### THE PROBLEM
Each line starting at the one that contains "X58200Y-56300D03*" and ending at the one that contains "X66361Y-55447D03*" must be returned exactly, and the rest of the listing is left out.

### MATERIAL SUPPLIED
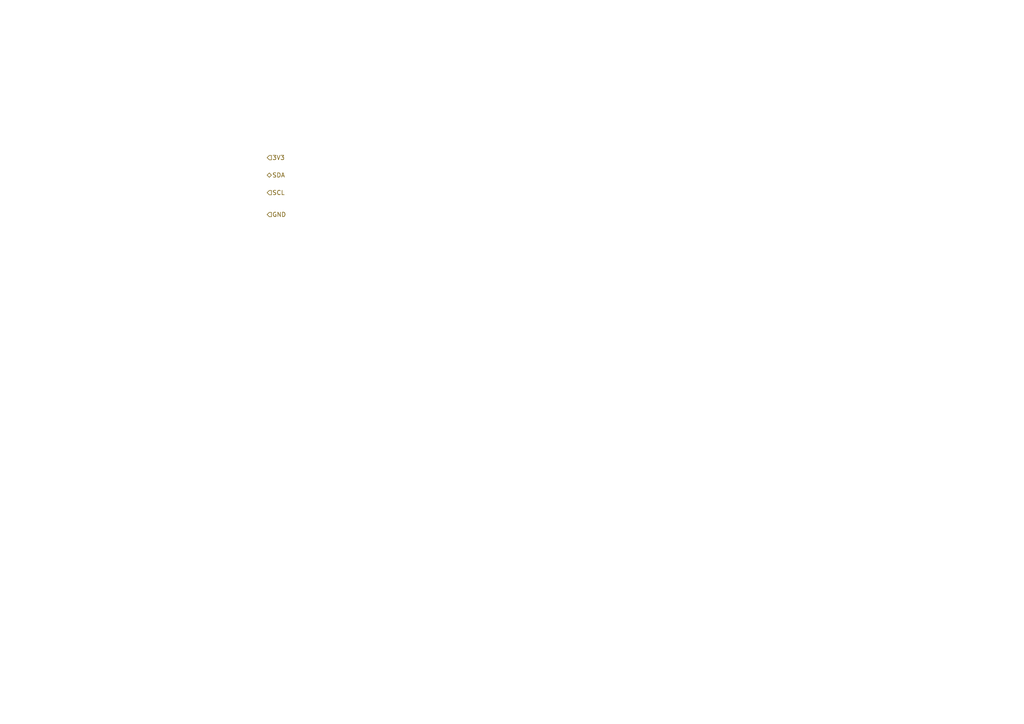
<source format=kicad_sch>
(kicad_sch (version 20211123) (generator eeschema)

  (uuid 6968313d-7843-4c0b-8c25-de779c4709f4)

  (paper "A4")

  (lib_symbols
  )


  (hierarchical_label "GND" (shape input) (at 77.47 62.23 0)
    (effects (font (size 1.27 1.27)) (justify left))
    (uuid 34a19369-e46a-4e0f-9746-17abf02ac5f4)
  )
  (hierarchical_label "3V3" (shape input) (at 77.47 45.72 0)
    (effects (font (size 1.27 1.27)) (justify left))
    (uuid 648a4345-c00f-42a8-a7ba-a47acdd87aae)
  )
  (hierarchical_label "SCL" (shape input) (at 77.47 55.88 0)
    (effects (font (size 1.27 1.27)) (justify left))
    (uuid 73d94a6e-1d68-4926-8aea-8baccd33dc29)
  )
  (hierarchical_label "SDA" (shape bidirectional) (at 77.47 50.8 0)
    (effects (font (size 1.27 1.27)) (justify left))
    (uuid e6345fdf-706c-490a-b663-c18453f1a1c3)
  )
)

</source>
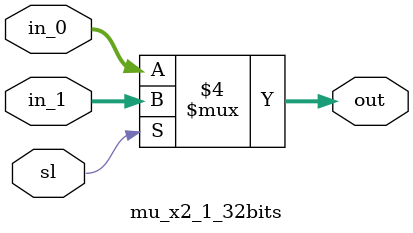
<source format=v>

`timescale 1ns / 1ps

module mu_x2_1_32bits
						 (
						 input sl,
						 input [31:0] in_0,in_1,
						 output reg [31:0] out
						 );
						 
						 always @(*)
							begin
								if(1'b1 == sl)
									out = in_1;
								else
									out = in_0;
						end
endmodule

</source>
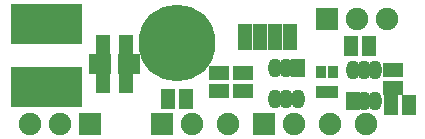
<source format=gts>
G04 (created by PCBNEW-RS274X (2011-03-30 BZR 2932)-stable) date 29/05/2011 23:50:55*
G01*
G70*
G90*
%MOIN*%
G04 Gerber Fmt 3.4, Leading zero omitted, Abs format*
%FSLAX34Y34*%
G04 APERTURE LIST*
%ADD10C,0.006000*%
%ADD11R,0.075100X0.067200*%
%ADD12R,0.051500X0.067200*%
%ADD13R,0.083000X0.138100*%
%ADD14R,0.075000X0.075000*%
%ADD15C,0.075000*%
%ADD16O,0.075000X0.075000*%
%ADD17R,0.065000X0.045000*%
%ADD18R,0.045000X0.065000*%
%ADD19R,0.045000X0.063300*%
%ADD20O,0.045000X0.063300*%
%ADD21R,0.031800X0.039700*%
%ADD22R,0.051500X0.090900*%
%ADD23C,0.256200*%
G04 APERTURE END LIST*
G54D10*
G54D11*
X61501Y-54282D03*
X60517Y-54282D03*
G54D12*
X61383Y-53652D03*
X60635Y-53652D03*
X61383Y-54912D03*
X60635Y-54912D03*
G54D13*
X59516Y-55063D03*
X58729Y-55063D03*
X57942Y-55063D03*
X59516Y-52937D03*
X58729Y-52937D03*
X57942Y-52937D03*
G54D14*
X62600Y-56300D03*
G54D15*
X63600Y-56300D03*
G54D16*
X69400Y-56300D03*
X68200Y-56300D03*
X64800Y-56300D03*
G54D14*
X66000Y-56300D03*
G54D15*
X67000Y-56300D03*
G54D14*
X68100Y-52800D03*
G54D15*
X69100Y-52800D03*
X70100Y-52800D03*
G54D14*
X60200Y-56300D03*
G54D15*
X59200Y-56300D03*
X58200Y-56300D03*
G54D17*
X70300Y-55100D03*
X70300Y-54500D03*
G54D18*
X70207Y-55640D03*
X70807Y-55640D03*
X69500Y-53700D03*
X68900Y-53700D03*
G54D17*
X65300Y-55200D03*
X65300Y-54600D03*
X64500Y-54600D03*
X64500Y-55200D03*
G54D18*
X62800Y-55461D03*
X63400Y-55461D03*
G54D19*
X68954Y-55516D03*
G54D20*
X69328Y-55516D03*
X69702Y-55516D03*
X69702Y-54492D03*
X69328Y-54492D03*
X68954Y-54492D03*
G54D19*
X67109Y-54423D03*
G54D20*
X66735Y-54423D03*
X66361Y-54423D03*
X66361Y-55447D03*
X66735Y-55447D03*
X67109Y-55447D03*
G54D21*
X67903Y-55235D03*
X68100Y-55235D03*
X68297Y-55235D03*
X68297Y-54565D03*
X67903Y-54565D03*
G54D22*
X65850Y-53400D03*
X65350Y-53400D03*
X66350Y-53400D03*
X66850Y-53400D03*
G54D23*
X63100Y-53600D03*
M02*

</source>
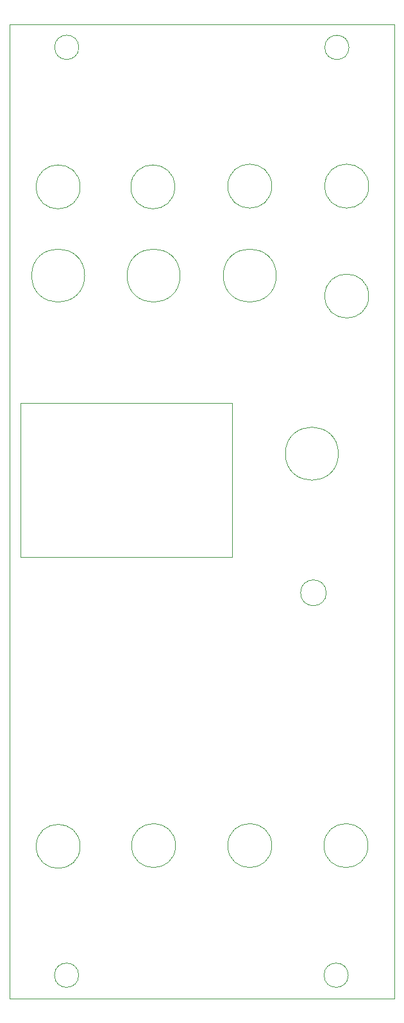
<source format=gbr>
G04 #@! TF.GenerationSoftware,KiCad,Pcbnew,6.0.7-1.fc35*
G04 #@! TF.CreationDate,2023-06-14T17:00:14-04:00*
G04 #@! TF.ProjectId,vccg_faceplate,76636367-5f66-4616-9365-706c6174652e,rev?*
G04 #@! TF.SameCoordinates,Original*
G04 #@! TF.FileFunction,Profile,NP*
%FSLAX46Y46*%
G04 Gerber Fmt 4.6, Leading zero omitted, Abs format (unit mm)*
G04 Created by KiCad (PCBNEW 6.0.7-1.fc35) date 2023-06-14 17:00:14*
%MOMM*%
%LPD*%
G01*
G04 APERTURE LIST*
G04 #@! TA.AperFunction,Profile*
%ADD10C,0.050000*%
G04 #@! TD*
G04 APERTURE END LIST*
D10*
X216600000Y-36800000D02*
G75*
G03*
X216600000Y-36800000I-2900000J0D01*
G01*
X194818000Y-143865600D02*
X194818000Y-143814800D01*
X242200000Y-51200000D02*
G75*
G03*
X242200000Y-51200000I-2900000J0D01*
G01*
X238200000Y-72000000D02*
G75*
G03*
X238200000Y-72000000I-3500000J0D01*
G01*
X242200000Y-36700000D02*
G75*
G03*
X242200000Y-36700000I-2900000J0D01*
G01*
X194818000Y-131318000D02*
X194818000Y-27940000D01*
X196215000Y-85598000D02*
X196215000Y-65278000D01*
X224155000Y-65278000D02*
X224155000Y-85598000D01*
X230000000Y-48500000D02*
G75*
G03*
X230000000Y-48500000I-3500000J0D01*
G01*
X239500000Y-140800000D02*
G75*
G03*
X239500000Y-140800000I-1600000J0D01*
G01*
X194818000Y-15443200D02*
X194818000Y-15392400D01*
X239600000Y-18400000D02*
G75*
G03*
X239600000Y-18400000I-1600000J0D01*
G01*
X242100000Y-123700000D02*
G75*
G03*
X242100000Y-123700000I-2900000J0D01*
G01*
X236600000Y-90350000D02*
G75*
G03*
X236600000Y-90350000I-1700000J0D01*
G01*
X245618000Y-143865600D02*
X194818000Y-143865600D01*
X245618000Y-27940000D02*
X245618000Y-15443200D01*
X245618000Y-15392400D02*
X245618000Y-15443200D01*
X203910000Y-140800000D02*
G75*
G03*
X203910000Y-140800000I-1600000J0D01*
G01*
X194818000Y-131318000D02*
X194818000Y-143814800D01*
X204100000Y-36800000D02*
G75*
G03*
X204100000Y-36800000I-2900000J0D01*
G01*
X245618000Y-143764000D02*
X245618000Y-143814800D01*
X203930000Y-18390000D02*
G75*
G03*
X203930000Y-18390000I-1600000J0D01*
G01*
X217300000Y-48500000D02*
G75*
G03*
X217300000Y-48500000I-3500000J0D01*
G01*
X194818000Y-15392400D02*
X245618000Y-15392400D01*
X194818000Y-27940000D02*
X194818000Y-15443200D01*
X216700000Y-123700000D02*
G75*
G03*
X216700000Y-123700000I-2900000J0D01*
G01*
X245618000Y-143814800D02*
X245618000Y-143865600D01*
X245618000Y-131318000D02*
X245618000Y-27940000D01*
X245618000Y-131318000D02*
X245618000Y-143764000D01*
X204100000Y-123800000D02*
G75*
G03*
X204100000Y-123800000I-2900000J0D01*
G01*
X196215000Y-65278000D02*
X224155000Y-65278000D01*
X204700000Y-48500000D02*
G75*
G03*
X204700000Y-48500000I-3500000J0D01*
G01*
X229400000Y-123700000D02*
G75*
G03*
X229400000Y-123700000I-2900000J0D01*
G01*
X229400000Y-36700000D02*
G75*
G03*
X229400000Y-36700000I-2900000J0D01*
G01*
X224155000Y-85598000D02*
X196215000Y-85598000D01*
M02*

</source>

### ANSWER TO THIS EXERCISE
X58200Y-56300D03*
G54D17*
X70300Y-55100D03*
X70300Y-54500D03*
G54D18*
X70207Y-55640D03*
X70807Y-55640D03*
X69500Y-53700D03*
X68900Y-53700D03*
G54D17*
X65300Y-55200D03*
X65300Y-54600D03*
X64500Y-54600D03*
X64500Y-55200D03*
G54D18*
X62800Y-55461D03*
X63400Y-55461D03*
G54D19*
X68954Y-55516D03*
G54D20*
X69328Y-55516D03*
X69702Y-55516D03*
X69702Y-54492D03*
X69328Y-54492D03*
X68954Y-54492D03*
G54D19*
X67109Y-54423D03*
G54D20*
X66735Y-54423D03*
X66361Y-54423D03*
X66361Y-55447D03*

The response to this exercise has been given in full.